Abrió el frigorífico, lo
volvió a cerrar y protestó por no tener leche fría. Ningún recipiente, bote,
frasco, brik, estaba a la vista.
¡Mamá! ¿Dónde está la leche?
Silencio
¡Mamá!
El abuelo levantó la vista
del crucigrama. Este adolescente se creía que con desear y pedir lo obtenía
todo.
—Hijo, no sé si sabrás que las
vacas, las cabras, las llamas no dan leche, así como así. Hay que ordeñarlas.
El chaval, por un momento
dejó el móvil, lo miró con cara de aburrimiento y soltó:
—Abuelo, estás tonto.
Este, puesto en pie, se ponía
la chaqueta para dar su paseo diario.
—Hijo, para que tú bebas
leche, alguien se levantó a las cuatro de la madrugada, fue al establo, caminó
entre excrementos, ató las colas, las patas, se sentó en un banquito, colocó el
balde e hizo los movimientos adecuados.
—Déjame en paz, carcamal.
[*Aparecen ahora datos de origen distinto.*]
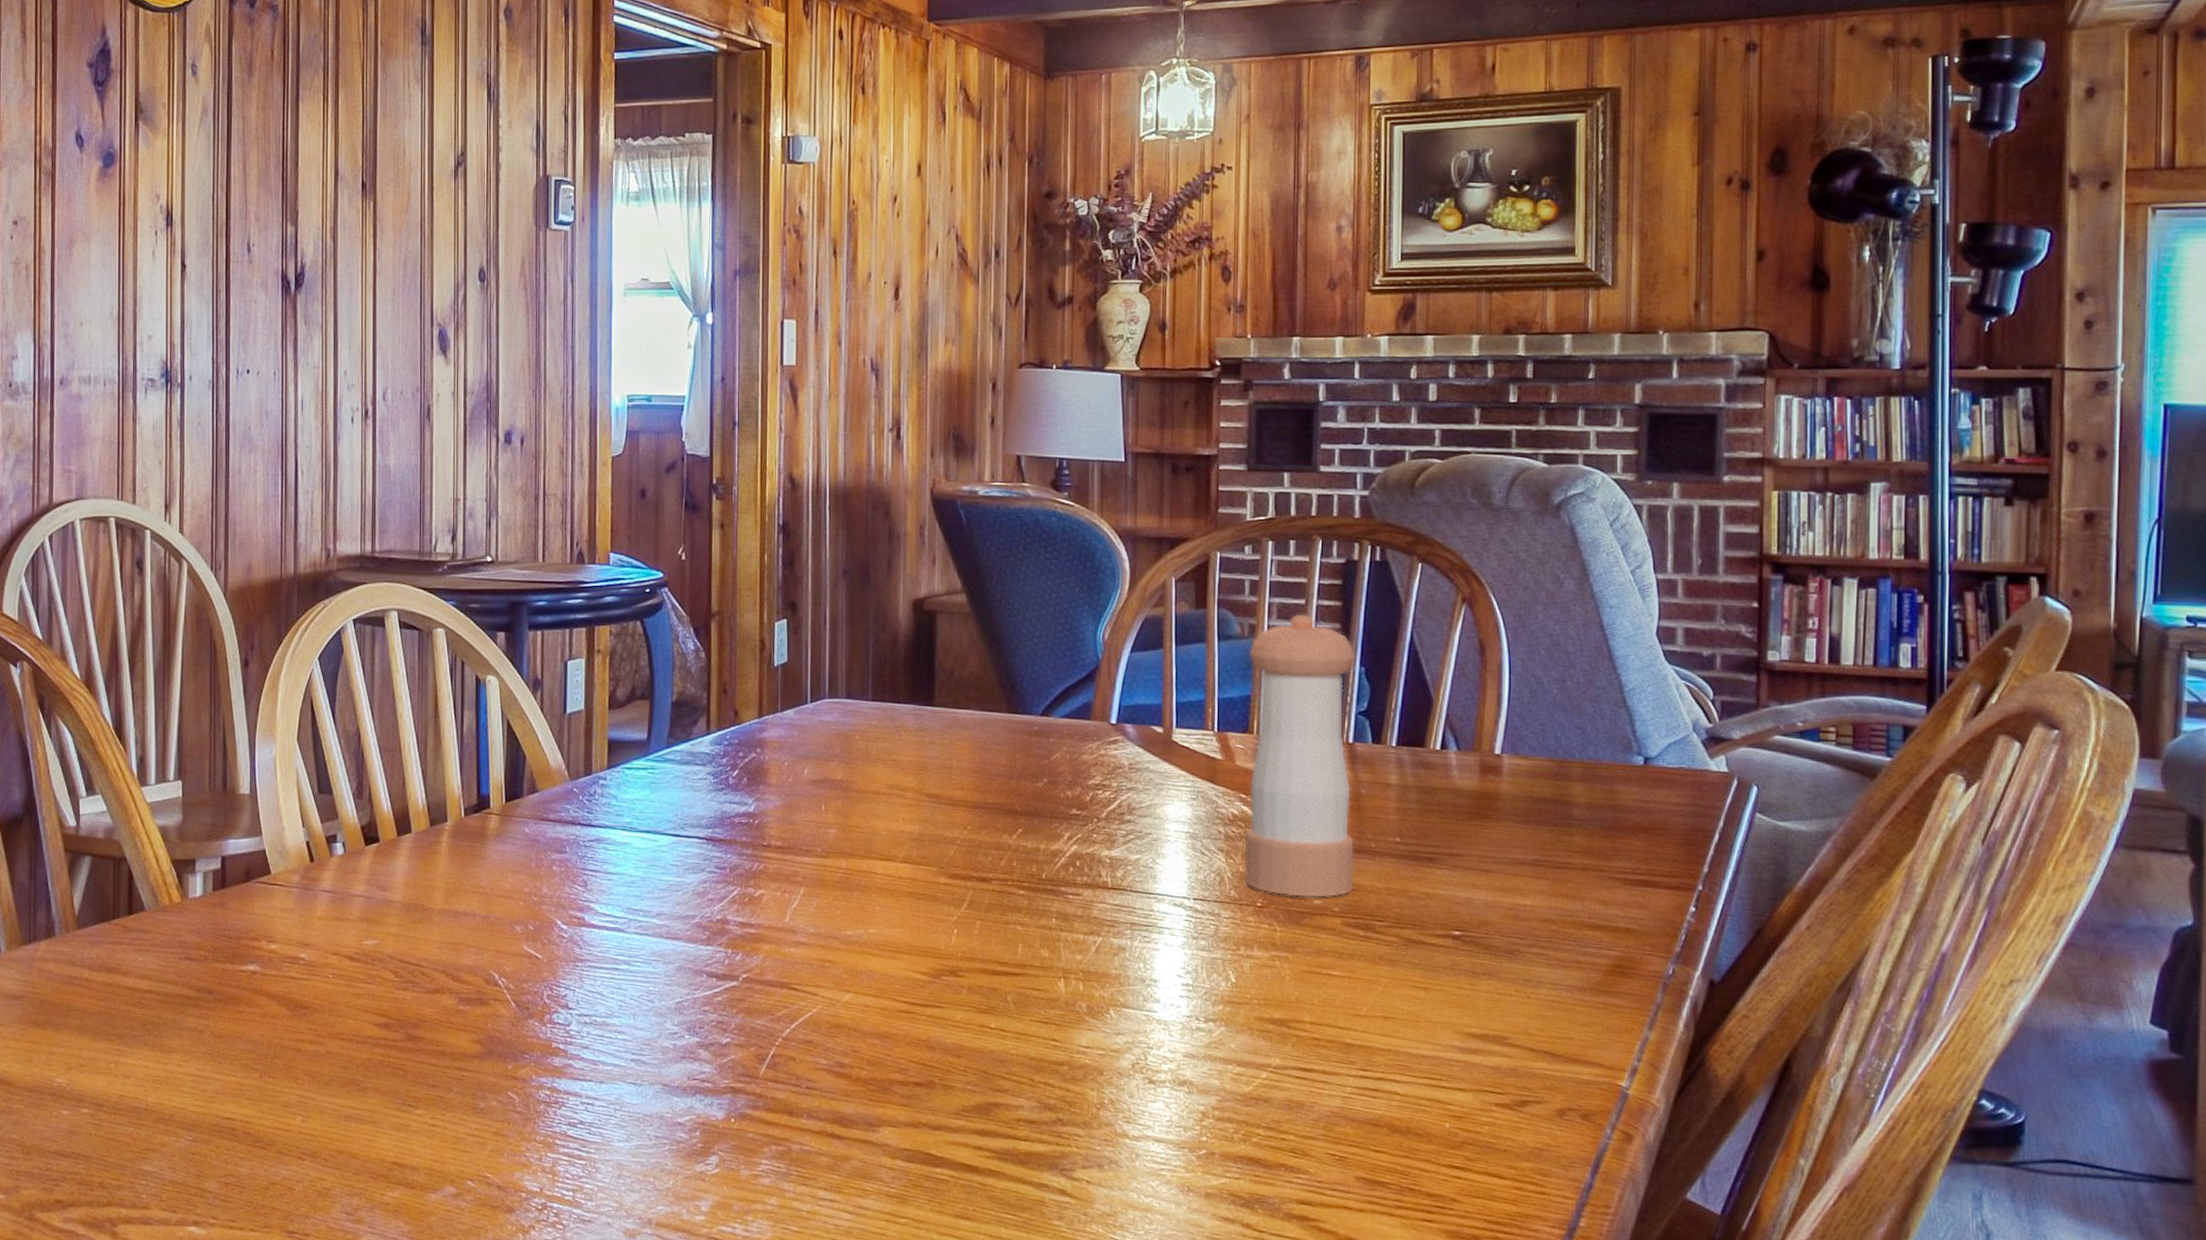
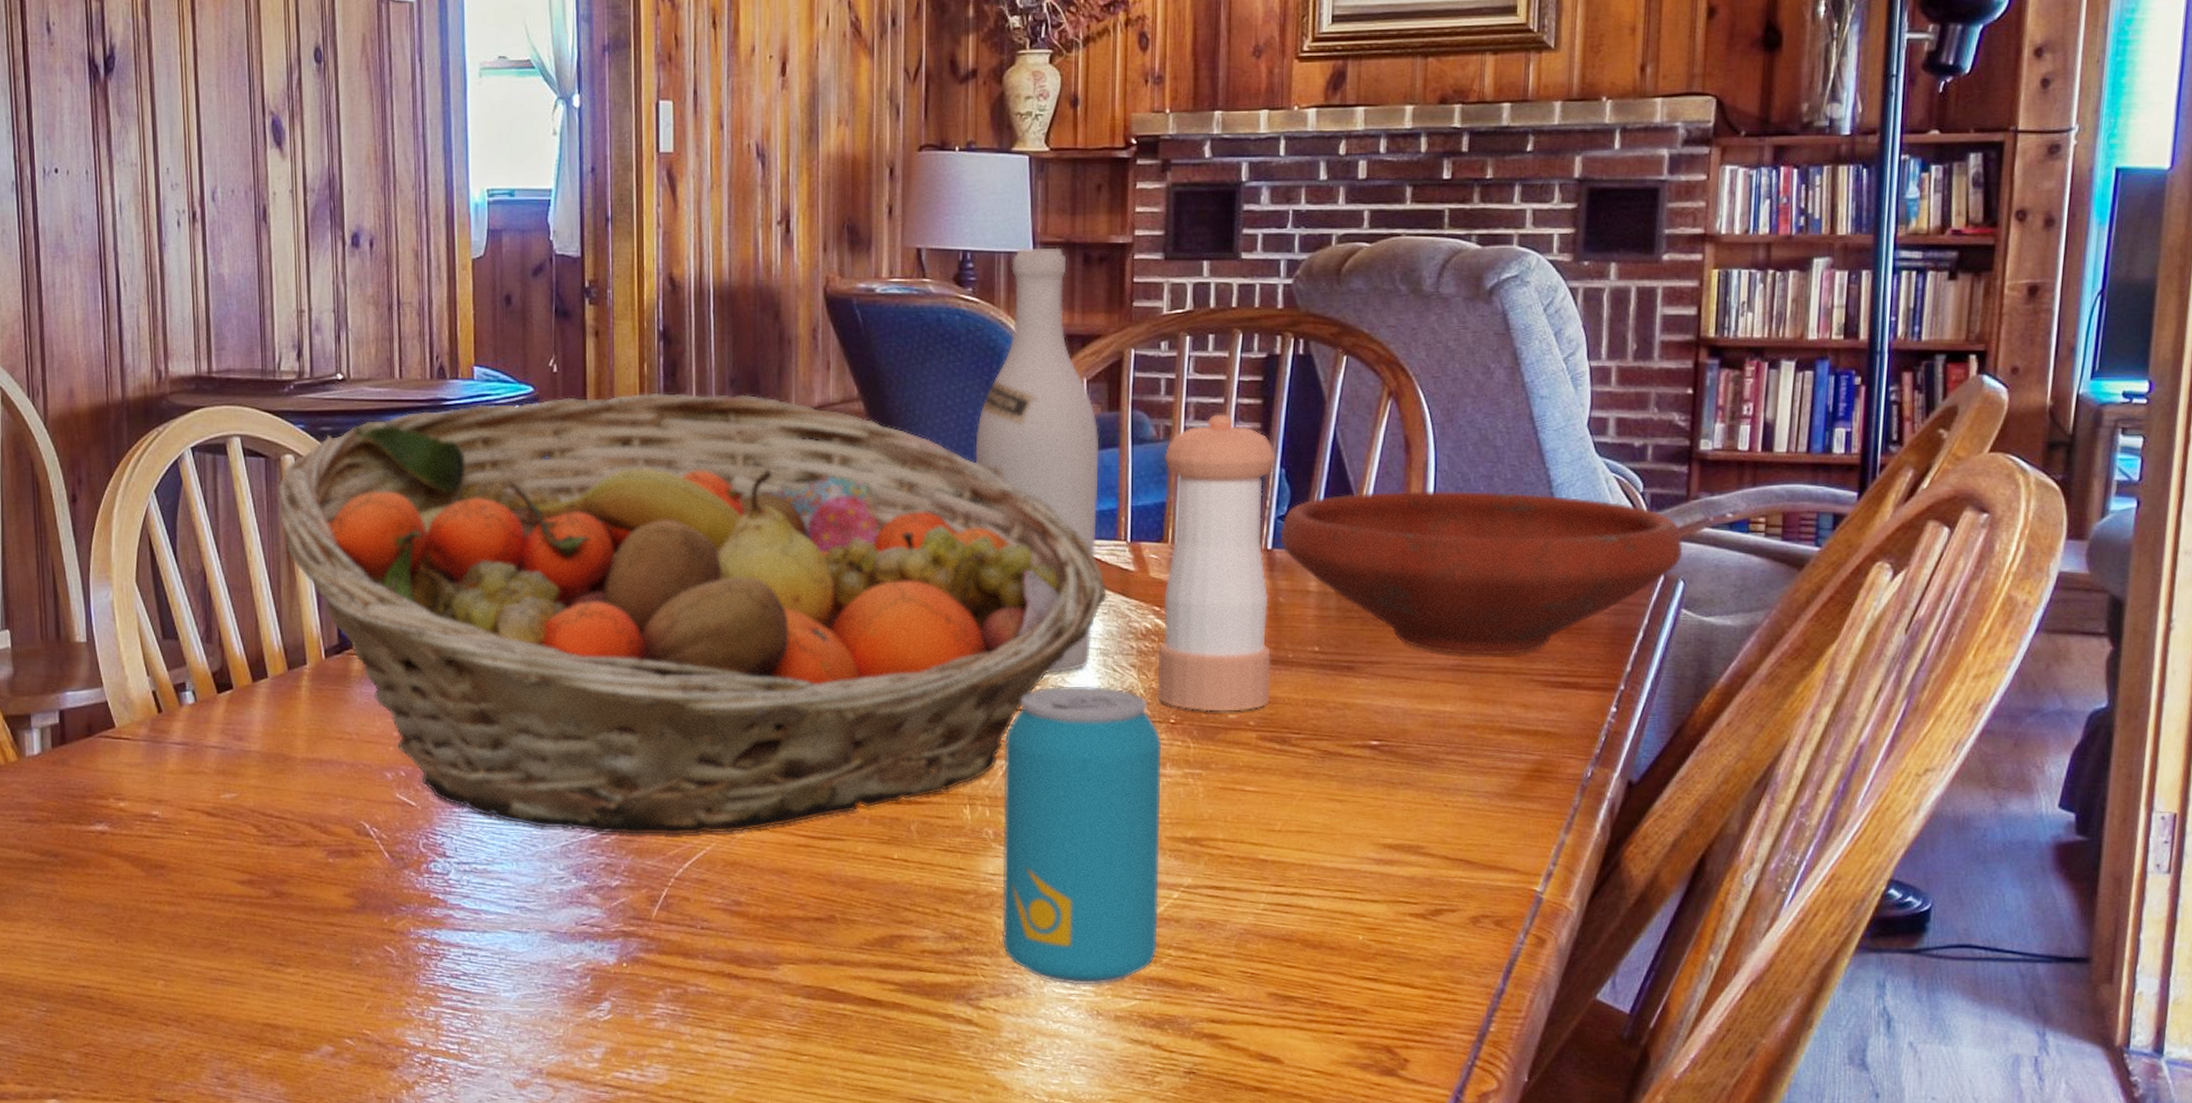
fruit basket: none [429,580,1196,997] -> present [278,392,1107,835]
wine bottle: none [1069,457,1188,855] -> present [974,247,1100,674]
beverage can: none [1096,867,1250,1162] -> present [1003,686,1162,985]
bowl: none [1360,691,1756,852] -> present [1279,490,1684,655]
Ya
estás con tus historias.
El abuelo se dio la vuelta.
No sabía cómo hacerle entender que no todo es fácil, que la realidad no es
color de rosa, que la felicidad es el resultado del esfuerzo.
Al llegar a la puerta de la
calle, retrocedió. Se acercó a su nieto y le dio un ligero coscorrón y un beso
en la espesa cabellera. Nunca se sabe, pensó, si al doblar la esquina, llega el
último día, el último abrazo, el último…
Y no quería que, cada vez,
que su nieto tomara leche recordara lo borde que había sido con su abuelo.